Overwhelmingly, the telephone is used for inter- and intra-urban communications – not for linking people in remote regions. Approximately thirty-three percent of interstate business message toll service and WATS revenues are generated by calls among the sixteen largest metropolitan areas and fifty percent among the thirty-two largest cities.(8) According to a report issued by the House Subcommittee on Telecommunications, Consumer Protection, and Finance, "most business communications travel only a relatively short distance. Only about 8 percent of communications traffic travels more than 500 miles. Thirty-two percent travels between facilities less than 500 miles apart. The remaining 60 percent is intrafacility."(9) This is quite evident within cities. In New York City, seventy-five percent of all telephone calls originating in Manhattan are to other locations in Manhattan. Intra-borough telephone calls account for at least sixty percent of the telephone calls within each of the city's five boroughs.(10) Even though communications technology allows social and business relationships to be geographically extended, the connections remain primarily within large urban regions.

Overseas telephone traffic is particularly centered in the nation's leading cities. In 1982, New York City and Los Angeles accounted for approximately one-third of all overseas telephone message units from the United States, excluding Canada and Mexico.(11) Communication technologies have strengthened large multinational firms that are headquartered in large urban centers by allowing the firms to control and coordinate production and distribution activities on a global scale.

Smart Buildings

Among the popular press, there is much talk about "smart" or "intelligent" buildings as real estate developers add telecommunication systems to the services already available to tenants. The term "smart building" has been used in three different contexts. First, it can refer to an integrated management system for elevators, energy, security, and other building services. Second, it can refer to an integrated telecommunications network for local, long distance, and enhanced services. Finally, it can refer to buildings with integrated telecommunication and building systems.(12) A new industry is evolving to provide "shared tenant services" – sophisticated telecommunication systems within buildings that offer economies of scale and "one-stop" convenience to small and middle-sized organizations. Olympia and York, the largest real estate developer in North America, has formed a joint venture with United Telecommunications, Inc., to create OlympiaNet, a telecommunications network that will offer advanced data, voice, and video services to all of its tenants. Many other organizations have formed partnerships to offer similar building-based telecommunications services.

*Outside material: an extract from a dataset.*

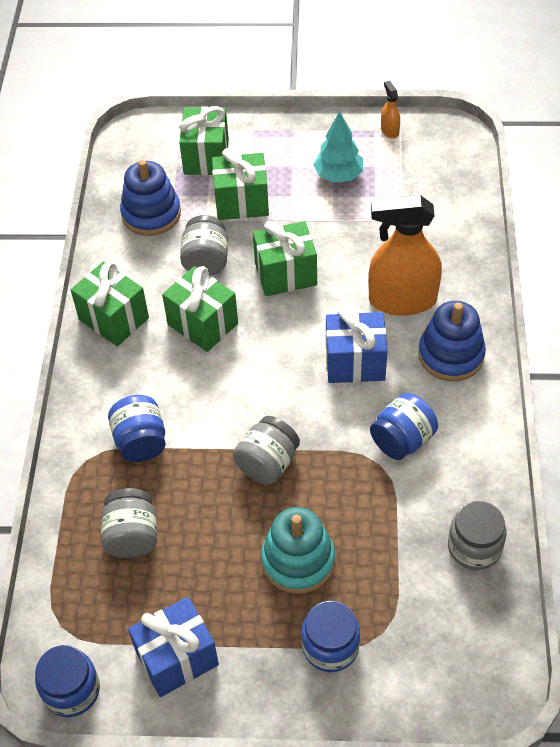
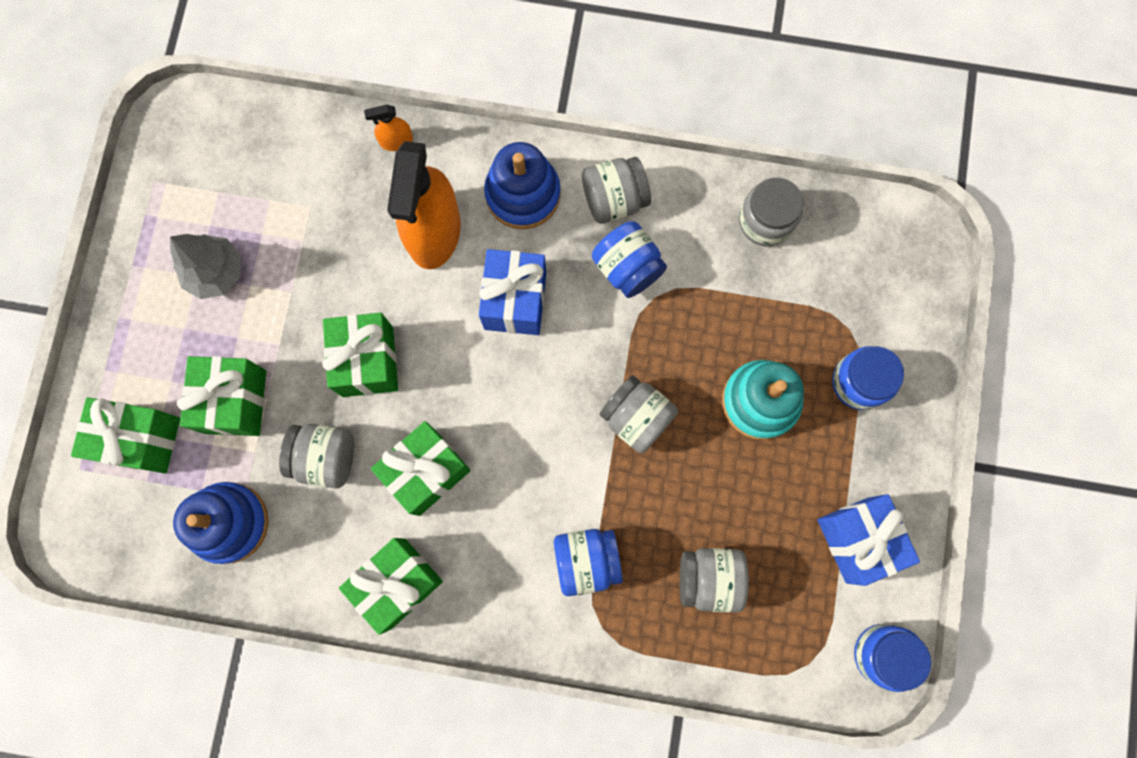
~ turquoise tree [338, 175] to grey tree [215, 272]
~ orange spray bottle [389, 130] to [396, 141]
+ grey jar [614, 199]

For real estate developers, telecommunications can provide a new source of revenue as well as providing an attractive service to tenants. Given that most office buildings have long lives and that most of the nation's building stock is currently in place, the challenge lies in retrofitting existing buildings in order to accomodate new telecommunication systems. Office buildings can no longer be considered in terms of their capacity to accomodate people; a building is also a resource for the transmission of voice and data messages (as reflected in the growing use of satellite and microwave dishes on the roof tops of office buildings). Access to the roof is now a critical part of almost all leases; the rooftop has replaced the groundfloor in terms of real estate value. A question still remains, however, as to whether it is wise to incorporate all building and telecommunication services into a single system.

Teleports: The Technological Fix

The popularity of teleports across the nation represents the diffusion of an idea prior to its full implementation. The original concept of a "teleport" started with the Port Authority of New York and New Jersey. The concept was based on a far-sighted view that the public sector should provide a facility, similar to airports, which provides access to communication satellites. The large volume of electronic communications in New York City led the Port Authority to believe that access to communication satellites would be crucial to maintain the health of the region's economy. Microwave congestion within New York City contributed to the need for a teleport with an alternative local distribution system. This need led to the proposed optical fiber system linking the Teleport on Staten Island to New Jersey and other parts of New York City. Subsequently, an office park was incorporated in the project, since the site offered excellent access to a skilled labor force, low-cost energy sources, and land for back-office facilities.

Responsibility for the Teleport was divided among the City of New York, which leased the land to the Port Authority, and to the Port Authority, which developed the land and leased the buildings on the site. Merrill Lynch and Western Union were brought in as partners in Teleport, Inc., to manage the communication systems. The City of New York and the Port Authority of New York and New Jersey were to receive a percentage of the net profits from Teleport, Inc. The most impressive aspect of the Teleport, however, has been the speed with which other cities have initiated efforts to build their own teleports. In many communities, existing satellite antenna farms with microwave links have been renamed as "teleports" and are operated entirely by the private sector.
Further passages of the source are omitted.